_How to complete this task_
Exclude every picture. Output verbatim the lines from the one containing "X130600000Y-102300000D01*" to the end of the data.

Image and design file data
════

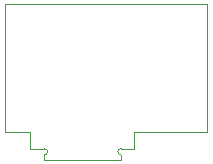
<source format=gbr>
%TF.GenerationSoftware,KiCad,Pcbnew,9.0.1*%
%TF.CreationDate,2025-07-04T15:20:46+02:00*%
%TF.ProjectId,USB_36pinOmnetics_straight,5553425f-3336-4706-996e-4f6d6e657469,rev?*%
%TF.SameCoordinates,Original*%
%TF.FileFunction,Profile,NP*%
%FSLAX46Y46*%
G04 Gerber Fmt 4.6, Leading zero omitted, Abs format (unit mm)*
G04 Created by KiCad (PCBNEW 9.0.1) date 2025-07-04 15:20:46*
%MOMM*%
%LPD*%
G01*
G04 APERTURE LIST*
%TA.AperFunction,Profile*%
%ADD10C,0.050000*%
%TD*%
G04 APERTURE END LIST*
D10*
X128500000Y-91500000D02*
X128500000Y-102300000D01*
X145600000Y-91500000D02*
X128500000Y-91500000D01*
X145600000Y-102300000D02*
X145600000Y-91500000D01*
X139359500Y-102300000D02*
X145600000Y-102300000D01*
X130600000Y-102300000D02*
X130600000Y-103725000D01*
X128500000Y-102300000D02*
X130600000Y-102300000D01*
X139359500Y-103725000D02*
X139359500Y-102300000D01*
X138300000Y-103725000D02*
X139359500Y-103725000D01*
X131797000Y-104275000D02*
X131797000Y-104675000D01*
X138297000Y-104274980D02*
X138297000Y-104675000D01*
X131797000Y-103725000D02*
G75*
G02*
X131797000Y-104275000I0J-275000D01*
G01*
X138297000Y-104275000D02*
G75*
G02*
X138297000Y-103725000I0J275000D01*
G01*
X138297000Y-104675000D02*
X131797000Y-104675000D01*
X131797000Y-103725000D02*
X130600000Y-103725000D01*
M02*

</source>
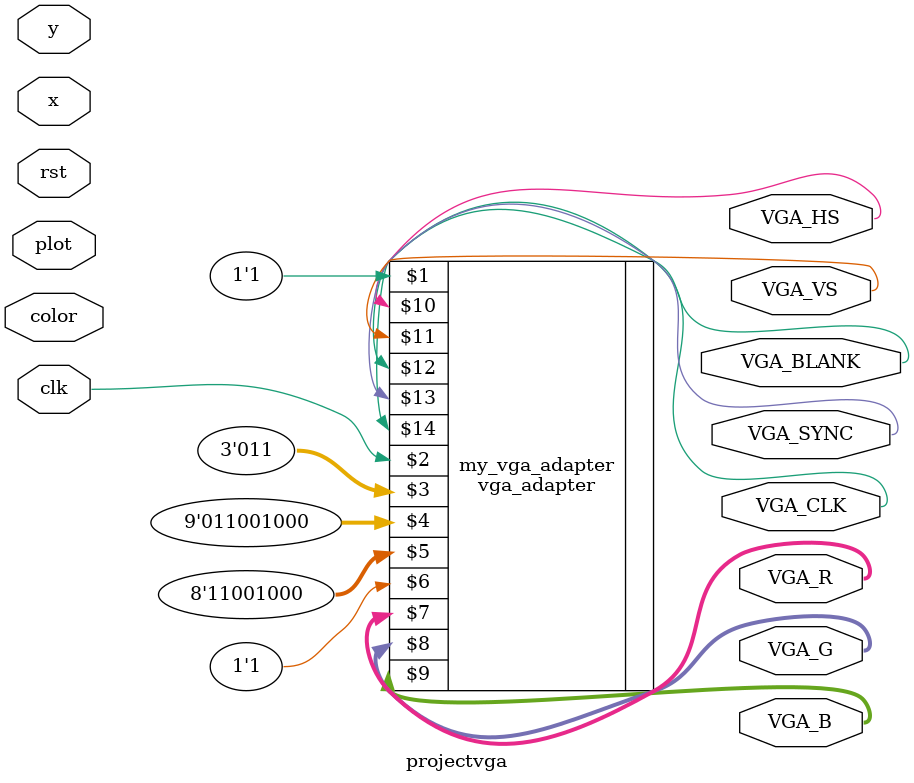
<source format=v>
module projectvga(
clk, 
rst, 
color, 
x, 
y, 
plot, 
VGA_R, 
VGA_G,
VGA_B,
VGA_HS,
VGA_VS,
VGA_BLANK,
VGA_SYNC,
VGA_CLK
);
input clk, rst;
input color;
input [9:0]x;
input [9:0]y;
input plot;
output [9:0]VGA_R;
output [9:0]VGA_G;
output [9:0]VGA_B;
output VGA_HS, VGA_VS, VGA_BLANK, VGA_SYNC, VGA_CLK;


	
vga_adapter my_vga_adapter(1'b1, clk, 3'b011, 9'd200, 8'd200, 1'b1, VGA_R, VGA_G, VGA_B, VGA_HS, VGA_VS, VGA_BLANK, VGA_SYNC, VGA_CLK);
 
endmodule

</source>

════

_Answer space_
X130600000Y-102300000D01*
X139359500Y-103725000D02*
X139359500Y-102300000D01*
X138300000Y-103725000D02*
X139359500Y-103725000D01*
X131797000Y-104275000D02*
X131797000Y-104675000D01*
X138297000Y-104274980D02*
X138297000Y-104675000D01*
X131797000Y-103725000D02*
G75*
G02*
X131797000Y-104275000I0J-275000D01*
G01*
X138297000Y-104275000D02*
G75*
G02*
X138297000Y-103725000I0J275000D01*
G01*
X138297000Y-104675000D02*
X131797000Y-104675000D01*
X131797000Y-103725000D02*
X130600000Y-103725000D01*
M02*

</source>
<source format=v>
module projectvga(
clk, 
rst, 
color, 
x, 
y, 
plot, 
VGA_R, 
VGA_G,
VGA_B,
VGA_HS,
VGA_VS,
VGA_BLANK,
VGA_SYNC,
VGA_CLK
);
input clk, rst;
input color;
input [9:0]x;
input [9:0]y;
input plot;
output [9:0]VGA_R;
output [9:0]VGA_G;
output [9:0]VGA_B;
output VGA_HS, VGA_VS, VGA_BLANK, VGA_SYNC, VGA_CLK;


	
vga_adapter my_vga_adapter(1'b1, clk, 3'b011, 9'd200, 8'd200, 1'b1, VGA_R, VGA_G, VGA_B, VGA_HS, VGA_VS, VGA_BLANK, VGA_SYNC, VGA_CLK);
 
endmodule

</source>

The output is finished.